Les économistes ne se sont pas encore habitués à procéder à des évaluations en grand des conséquences du progrès scientifique et technique. Est-ce que seuls les kilowatts et les tonnes ont de la valeur pour la société? L’eau pure et l’air frais ne comptent-ils pas parmi ses principales richesses ? Dans les grandes villes, avec leur bruit, le silence n’est-il pas un bienfait vital? Les bureaux d’études ne devraient-ils pas prévoir dans leurs plans des dispositifs d’épuration d’eau et d’air, et des appareils amortissent les bruits ? Car aucune dépense n’est trop élevée à ces fins.
Aux U.S.A, les pertes économiques résultent de la pollution de l’air dans ce pays, y compris les maladies et les décès qui s’ensuivent, ont été évaluées en 1965 à près de 15 milliards de dollars. C’est une grande somme, puisqu’elle équivaut à celle que l’Etat affecte annuellement au développement de la science, mais il est peu probable qu’elle soit adéquate. Evidemment, on peut (et on doit) calculer ce que l’économie d’une société perd en raison des maladies, d’incapacité de travail et de la mort des hommes. Pourtant, on ne saurait évaluer, même en milliards, la valeur des vies humaines, le capital fondamental de la société.
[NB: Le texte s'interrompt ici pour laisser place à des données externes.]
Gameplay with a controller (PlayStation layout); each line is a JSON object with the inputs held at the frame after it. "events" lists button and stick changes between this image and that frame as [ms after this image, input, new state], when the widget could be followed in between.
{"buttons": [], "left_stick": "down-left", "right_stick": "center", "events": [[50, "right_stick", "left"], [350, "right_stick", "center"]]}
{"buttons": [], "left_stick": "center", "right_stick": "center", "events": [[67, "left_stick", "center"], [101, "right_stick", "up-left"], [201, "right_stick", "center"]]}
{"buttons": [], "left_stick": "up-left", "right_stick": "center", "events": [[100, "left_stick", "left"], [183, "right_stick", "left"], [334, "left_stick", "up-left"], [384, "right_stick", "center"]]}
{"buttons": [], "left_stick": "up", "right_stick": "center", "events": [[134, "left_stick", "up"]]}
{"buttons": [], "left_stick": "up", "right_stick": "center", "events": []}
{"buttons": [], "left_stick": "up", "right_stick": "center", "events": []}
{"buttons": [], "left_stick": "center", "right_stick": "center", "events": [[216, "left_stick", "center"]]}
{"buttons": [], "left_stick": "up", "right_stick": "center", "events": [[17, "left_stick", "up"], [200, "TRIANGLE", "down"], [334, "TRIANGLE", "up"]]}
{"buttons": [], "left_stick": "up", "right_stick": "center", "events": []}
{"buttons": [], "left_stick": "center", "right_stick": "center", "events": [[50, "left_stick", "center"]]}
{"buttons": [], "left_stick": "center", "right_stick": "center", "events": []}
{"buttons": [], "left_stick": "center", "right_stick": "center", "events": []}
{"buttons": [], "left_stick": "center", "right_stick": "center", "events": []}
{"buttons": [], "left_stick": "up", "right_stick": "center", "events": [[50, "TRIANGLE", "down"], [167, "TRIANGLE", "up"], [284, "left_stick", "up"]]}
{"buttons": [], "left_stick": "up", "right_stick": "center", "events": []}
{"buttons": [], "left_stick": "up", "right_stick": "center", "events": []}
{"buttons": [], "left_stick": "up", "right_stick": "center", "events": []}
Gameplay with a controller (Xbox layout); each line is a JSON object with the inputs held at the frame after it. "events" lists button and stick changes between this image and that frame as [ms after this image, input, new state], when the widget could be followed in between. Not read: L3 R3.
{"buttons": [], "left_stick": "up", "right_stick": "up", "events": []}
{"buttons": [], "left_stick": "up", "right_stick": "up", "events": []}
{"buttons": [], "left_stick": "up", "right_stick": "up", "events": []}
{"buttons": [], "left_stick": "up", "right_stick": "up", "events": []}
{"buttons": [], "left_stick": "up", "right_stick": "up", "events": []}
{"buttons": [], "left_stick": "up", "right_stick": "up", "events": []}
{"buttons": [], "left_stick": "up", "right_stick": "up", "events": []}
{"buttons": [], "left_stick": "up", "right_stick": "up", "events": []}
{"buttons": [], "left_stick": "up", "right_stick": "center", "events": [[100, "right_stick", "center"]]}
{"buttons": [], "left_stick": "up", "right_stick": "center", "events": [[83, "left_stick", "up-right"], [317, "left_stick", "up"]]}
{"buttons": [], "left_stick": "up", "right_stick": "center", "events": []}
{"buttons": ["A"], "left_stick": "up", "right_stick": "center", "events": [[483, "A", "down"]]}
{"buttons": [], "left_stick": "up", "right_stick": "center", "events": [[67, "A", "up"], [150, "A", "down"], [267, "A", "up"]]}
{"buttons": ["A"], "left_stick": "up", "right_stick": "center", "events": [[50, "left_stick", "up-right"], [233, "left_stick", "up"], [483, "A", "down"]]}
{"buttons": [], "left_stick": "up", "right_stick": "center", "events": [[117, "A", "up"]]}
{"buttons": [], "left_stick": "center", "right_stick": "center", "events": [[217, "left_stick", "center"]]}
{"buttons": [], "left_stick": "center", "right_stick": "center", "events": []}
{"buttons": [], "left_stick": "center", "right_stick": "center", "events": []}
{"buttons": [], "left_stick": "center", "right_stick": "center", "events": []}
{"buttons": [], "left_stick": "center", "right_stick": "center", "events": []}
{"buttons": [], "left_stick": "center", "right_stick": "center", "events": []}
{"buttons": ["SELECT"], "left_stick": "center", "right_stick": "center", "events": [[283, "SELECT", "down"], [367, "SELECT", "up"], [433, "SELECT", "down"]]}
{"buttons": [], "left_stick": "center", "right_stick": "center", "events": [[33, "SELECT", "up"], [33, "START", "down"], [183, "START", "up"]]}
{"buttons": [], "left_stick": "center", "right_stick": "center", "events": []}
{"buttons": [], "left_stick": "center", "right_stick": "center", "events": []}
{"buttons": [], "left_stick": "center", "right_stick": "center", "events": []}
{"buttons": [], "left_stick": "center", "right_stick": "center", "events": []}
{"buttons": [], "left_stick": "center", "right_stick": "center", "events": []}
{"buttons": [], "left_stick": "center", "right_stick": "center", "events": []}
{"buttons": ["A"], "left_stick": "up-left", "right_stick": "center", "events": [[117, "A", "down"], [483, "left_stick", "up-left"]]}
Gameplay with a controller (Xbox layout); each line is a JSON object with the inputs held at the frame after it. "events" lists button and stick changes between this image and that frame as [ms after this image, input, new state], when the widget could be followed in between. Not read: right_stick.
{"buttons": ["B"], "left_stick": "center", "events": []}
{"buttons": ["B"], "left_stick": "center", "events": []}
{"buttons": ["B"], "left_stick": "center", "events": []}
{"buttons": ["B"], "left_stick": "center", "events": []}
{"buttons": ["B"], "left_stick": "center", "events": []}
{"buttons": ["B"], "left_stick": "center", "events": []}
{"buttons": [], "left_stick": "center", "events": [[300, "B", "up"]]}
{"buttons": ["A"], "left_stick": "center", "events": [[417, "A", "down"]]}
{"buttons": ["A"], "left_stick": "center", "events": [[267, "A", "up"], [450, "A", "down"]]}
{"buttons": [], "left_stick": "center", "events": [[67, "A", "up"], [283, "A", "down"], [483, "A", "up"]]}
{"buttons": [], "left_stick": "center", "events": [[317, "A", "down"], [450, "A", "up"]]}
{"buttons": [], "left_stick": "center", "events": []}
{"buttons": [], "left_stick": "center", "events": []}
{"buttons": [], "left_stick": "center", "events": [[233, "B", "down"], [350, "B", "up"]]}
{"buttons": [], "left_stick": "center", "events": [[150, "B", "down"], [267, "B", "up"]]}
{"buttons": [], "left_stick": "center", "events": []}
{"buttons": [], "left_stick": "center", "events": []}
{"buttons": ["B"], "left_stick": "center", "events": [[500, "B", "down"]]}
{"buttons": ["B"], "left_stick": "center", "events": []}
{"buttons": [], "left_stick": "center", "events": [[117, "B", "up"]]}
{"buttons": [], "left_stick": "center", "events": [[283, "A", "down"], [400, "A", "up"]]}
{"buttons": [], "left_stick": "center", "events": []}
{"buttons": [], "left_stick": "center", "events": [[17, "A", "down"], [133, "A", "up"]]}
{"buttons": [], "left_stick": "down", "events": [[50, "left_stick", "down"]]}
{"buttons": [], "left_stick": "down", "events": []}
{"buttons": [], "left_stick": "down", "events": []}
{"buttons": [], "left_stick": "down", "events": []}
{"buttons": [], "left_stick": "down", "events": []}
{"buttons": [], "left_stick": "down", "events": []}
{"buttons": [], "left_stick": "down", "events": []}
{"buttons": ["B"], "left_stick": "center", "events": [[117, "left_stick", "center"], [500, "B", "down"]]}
Par son gaspillage, son comportement de consommateur borné, en considérant l’environnement d’un point de vue économique restreint, l’homme causé du tort non à la « nature morte », mais à soi-même, à ses conditions de vie et son activité.
L’exploitation irrationnelle et imprévoyante des terres, qui a pour conséquence l’érosion, est l’exemple le plus frappant. La superficie totale des terres érodées dans le monde est évaluée à 600-700 millions d’hectares, ce qui représente presque la moitié des terres cultivées. Aux Etats-Unis ce chiffre atteint 400 millions d’hectares.
Peut-être comprendra-t-on mieux le caractère de nos liens avec la nature, si l’on compare la terre à un vaisseau spatial qui vole vers les espaces incommensurables de l’Univers. Nous sommes les passagers de ce vaisseau, notre trajet est infiniment long, tandis que nos réserves d’oxygène, d’eau, de carburant s’épuisent. C’est pourquoi notre vie à bord du vaisseau s’inscrit dans le cycle naturel des matières, où les plantes servent de nourriture à l’homme et aux animaux, tandis que les déchets des activités vitales du monde organique servent à rétablir la fertilité du sol. La flore de notre vaisseau absorbe le gaz carbonique dégagé par la faune et sature l’atmosphère en oxygène. Les processus sont donc interconnectés et équilibrés, toute rupture de cet équilibre se répercute sur le cycle et constitue une menace pour toute la matière vivante.
En conclusion, la société humaine avec sa technique et sa technologie est un élément de ce système complexe, équilibré et autoréglé. Ses activités sont réglées par les lois du fonctionnement de la biosphère. Si l’homme met ces lois à son service, il acquiert la puissance des éléments; s’il n’en tient pas compte, il provoque, comme nous l’avons constaté, de graves perturbations dans la biosphère.